Championed by corporate giants like Google and Amazon, cloud computing has revolutionized digital storage and access over the past decade. A Forbes study revealed that 55% of companies experienced heightened productivity after switching to a cloud hosting service. With this benefit, among others, the trend has caught on. The global market for cloud service equipment is expected to reach $79.1 billion by 2018.
Suddenly, the cloud is spreading. The term “fog computing,” or edge computing, was coined by Cisco in 2015. Fog computing basically decentralizes the cloud, spreading data over multiple data centers rather than one central storage system, Digital Journal reports. By using only one data center, there was usually a long distance between a user and their data. Fog computing aims to lessen this gap, allowing the information to travel more quickly.
This method of storage also improves cyber security, Digital Journal reports. Again, cloud storage keeps the file in one place, making it easy for an attacker to access the data. With fog storage, however, the data is picked apart and sprinkled into these separate storage centers. If a hacker ends up accessing one of these centers, they would only be able to pull a random bit of the file.
Computer scientists Rosario Culmone and Maria Concetta De Vivo of the University of Camerino in Italy recently published a paper on fog computing in the International Journal of Electronic Security and Digital Forensics, further emphasizing the security and efficiency potential of this technology.
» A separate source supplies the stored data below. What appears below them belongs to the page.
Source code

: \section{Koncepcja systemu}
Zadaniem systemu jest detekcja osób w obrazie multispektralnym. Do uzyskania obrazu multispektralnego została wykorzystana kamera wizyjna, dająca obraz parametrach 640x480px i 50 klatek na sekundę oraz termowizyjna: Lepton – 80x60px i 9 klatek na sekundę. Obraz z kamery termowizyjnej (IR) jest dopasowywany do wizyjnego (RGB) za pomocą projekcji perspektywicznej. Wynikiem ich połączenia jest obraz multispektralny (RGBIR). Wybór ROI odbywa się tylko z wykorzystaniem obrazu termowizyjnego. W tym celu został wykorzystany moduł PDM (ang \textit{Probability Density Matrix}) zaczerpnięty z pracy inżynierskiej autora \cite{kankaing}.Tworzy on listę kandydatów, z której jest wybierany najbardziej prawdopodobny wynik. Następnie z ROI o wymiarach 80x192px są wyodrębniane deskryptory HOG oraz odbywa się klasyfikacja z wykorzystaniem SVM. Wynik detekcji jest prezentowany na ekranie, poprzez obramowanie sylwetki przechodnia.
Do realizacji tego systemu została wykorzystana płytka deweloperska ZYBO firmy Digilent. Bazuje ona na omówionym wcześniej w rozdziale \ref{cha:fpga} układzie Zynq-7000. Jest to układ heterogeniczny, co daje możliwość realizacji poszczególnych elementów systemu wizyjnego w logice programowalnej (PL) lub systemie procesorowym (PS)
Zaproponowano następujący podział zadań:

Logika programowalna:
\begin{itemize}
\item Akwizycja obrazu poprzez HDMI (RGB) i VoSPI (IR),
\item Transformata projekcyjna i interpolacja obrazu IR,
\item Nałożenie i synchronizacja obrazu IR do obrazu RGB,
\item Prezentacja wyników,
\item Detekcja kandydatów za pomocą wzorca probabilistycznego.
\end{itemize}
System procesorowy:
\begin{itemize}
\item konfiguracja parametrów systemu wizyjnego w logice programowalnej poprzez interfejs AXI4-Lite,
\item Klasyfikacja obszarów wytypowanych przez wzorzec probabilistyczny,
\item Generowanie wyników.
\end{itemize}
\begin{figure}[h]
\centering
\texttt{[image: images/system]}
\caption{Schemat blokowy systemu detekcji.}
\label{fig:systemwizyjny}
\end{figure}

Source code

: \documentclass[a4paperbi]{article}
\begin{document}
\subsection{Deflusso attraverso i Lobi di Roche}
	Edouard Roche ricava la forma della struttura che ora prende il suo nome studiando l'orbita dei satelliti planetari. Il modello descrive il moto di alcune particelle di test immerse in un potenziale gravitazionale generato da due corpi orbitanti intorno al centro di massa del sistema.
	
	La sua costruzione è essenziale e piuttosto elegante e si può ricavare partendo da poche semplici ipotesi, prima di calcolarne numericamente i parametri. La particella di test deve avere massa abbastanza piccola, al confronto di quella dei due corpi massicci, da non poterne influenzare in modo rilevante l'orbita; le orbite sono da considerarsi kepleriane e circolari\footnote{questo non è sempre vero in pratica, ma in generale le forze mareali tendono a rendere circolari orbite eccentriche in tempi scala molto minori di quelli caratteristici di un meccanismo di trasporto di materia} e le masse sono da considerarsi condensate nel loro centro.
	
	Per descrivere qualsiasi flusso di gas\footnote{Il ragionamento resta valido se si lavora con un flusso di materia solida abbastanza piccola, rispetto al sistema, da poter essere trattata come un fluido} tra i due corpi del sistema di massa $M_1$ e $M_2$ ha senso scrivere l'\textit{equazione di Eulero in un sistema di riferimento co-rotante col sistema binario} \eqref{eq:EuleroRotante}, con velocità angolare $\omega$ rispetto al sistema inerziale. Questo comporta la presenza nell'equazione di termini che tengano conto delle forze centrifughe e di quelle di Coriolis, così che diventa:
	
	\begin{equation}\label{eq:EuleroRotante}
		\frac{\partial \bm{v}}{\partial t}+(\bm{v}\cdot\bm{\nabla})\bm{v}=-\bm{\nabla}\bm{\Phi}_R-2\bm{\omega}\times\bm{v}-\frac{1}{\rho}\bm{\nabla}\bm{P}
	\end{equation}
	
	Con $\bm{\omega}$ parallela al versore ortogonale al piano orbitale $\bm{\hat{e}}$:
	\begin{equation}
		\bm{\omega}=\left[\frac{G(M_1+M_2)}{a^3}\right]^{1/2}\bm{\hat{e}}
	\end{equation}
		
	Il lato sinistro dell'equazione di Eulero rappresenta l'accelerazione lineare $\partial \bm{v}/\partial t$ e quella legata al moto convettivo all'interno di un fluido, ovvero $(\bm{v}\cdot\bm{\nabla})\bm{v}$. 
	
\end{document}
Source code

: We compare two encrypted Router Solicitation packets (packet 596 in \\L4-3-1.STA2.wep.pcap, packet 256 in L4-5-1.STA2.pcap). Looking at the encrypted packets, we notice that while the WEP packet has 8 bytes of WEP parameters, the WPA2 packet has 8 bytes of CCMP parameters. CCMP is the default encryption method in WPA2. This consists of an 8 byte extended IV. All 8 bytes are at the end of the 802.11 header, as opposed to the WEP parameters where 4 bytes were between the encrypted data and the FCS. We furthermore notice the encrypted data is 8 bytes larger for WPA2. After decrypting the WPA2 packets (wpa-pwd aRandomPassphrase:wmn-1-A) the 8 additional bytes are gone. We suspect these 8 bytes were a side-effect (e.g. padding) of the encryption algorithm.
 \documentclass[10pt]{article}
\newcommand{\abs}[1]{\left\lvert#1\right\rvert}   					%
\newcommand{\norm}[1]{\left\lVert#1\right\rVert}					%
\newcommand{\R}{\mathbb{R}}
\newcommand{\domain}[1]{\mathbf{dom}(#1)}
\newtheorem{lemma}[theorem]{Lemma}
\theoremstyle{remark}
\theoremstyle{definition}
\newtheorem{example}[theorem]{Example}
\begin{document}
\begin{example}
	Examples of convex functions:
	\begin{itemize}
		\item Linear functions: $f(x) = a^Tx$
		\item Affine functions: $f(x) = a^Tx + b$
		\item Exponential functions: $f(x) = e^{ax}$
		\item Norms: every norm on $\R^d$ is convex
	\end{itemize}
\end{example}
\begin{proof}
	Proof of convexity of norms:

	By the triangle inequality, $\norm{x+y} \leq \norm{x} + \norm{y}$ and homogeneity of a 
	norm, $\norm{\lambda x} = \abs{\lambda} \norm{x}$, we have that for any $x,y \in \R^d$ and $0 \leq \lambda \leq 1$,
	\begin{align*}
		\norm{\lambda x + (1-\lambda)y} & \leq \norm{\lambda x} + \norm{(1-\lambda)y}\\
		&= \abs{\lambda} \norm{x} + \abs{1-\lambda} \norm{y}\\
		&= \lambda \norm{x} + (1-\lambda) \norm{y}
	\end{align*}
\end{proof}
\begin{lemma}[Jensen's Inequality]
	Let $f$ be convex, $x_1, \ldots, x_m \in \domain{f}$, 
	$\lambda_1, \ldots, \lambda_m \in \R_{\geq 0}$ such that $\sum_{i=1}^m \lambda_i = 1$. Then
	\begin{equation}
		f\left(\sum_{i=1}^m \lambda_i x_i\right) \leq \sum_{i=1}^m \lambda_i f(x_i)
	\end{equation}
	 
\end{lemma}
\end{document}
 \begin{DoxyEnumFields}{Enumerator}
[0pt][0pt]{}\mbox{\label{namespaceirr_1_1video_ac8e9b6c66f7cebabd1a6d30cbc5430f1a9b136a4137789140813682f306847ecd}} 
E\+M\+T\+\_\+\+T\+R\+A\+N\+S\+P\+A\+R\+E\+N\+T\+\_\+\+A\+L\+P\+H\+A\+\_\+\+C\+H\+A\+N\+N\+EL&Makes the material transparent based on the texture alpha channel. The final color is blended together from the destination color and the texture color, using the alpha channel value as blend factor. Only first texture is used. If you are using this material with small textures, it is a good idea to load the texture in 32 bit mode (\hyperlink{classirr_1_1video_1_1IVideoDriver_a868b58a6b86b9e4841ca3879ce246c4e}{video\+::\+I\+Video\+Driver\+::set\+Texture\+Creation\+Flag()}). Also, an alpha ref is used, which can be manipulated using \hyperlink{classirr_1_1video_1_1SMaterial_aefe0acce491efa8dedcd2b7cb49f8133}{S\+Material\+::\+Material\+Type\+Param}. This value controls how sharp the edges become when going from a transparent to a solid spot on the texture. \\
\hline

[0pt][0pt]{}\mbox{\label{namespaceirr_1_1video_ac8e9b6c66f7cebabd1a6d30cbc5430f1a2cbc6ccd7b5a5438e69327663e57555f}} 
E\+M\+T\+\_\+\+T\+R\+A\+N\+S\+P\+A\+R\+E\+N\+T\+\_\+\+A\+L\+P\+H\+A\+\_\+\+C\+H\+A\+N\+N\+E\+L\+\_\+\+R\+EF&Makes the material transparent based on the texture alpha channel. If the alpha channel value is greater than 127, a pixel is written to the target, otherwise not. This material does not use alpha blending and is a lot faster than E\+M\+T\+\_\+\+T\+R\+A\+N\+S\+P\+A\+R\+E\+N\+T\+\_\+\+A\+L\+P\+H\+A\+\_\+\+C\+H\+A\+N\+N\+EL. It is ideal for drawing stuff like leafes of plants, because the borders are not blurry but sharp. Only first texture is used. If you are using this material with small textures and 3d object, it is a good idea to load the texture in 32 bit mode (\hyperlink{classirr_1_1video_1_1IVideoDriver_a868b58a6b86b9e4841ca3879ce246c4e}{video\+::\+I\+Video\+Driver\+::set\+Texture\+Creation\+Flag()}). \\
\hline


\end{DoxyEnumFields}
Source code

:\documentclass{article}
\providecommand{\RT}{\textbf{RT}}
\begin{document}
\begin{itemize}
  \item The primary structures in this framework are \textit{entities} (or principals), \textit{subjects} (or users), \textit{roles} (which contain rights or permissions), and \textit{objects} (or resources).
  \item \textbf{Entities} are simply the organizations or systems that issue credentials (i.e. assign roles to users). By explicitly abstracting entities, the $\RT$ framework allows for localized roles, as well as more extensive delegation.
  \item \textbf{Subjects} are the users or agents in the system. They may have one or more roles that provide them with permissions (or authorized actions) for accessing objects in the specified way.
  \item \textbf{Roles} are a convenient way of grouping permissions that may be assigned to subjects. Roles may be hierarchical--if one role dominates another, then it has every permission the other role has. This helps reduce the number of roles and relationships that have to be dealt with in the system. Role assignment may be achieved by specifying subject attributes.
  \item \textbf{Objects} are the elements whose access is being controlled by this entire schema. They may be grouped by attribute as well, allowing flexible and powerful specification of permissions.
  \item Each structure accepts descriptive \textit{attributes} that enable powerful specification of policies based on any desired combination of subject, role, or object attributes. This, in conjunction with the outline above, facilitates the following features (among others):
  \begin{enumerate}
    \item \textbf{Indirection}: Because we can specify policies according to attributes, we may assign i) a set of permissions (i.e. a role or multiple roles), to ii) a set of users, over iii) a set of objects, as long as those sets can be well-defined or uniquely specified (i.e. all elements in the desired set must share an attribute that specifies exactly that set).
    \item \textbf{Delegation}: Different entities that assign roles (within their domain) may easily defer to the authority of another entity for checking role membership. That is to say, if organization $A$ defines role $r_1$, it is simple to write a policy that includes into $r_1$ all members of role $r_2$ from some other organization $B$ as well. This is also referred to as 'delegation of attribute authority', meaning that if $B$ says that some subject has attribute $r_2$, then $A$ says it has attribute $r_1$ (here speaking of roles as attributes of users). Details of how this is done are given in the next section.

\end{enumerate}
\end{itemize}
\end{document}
“Our proposal is based on this idea of a service which renders information completely immaterial in the sense that for a given period of time there is no place on earth that contains information complete in its entirety,” they write in the paper.
Bernard Marr, author of “Data Strategy,” writes in Forbes that organizations would need to have increased internet speed to access fog computing, alleging that the technology may require more time to take off.
“Any business relying on storing its data in someone else’s data center would be wise to consider this new trend, and analyze how their business might be affected in the future by lack of bandwidth to access it,” he writes. “It seems prudent then to consider how we might bring at least some of our data back down to earth until the US and other western nations have the wired and wireless Internet speeds we deserve.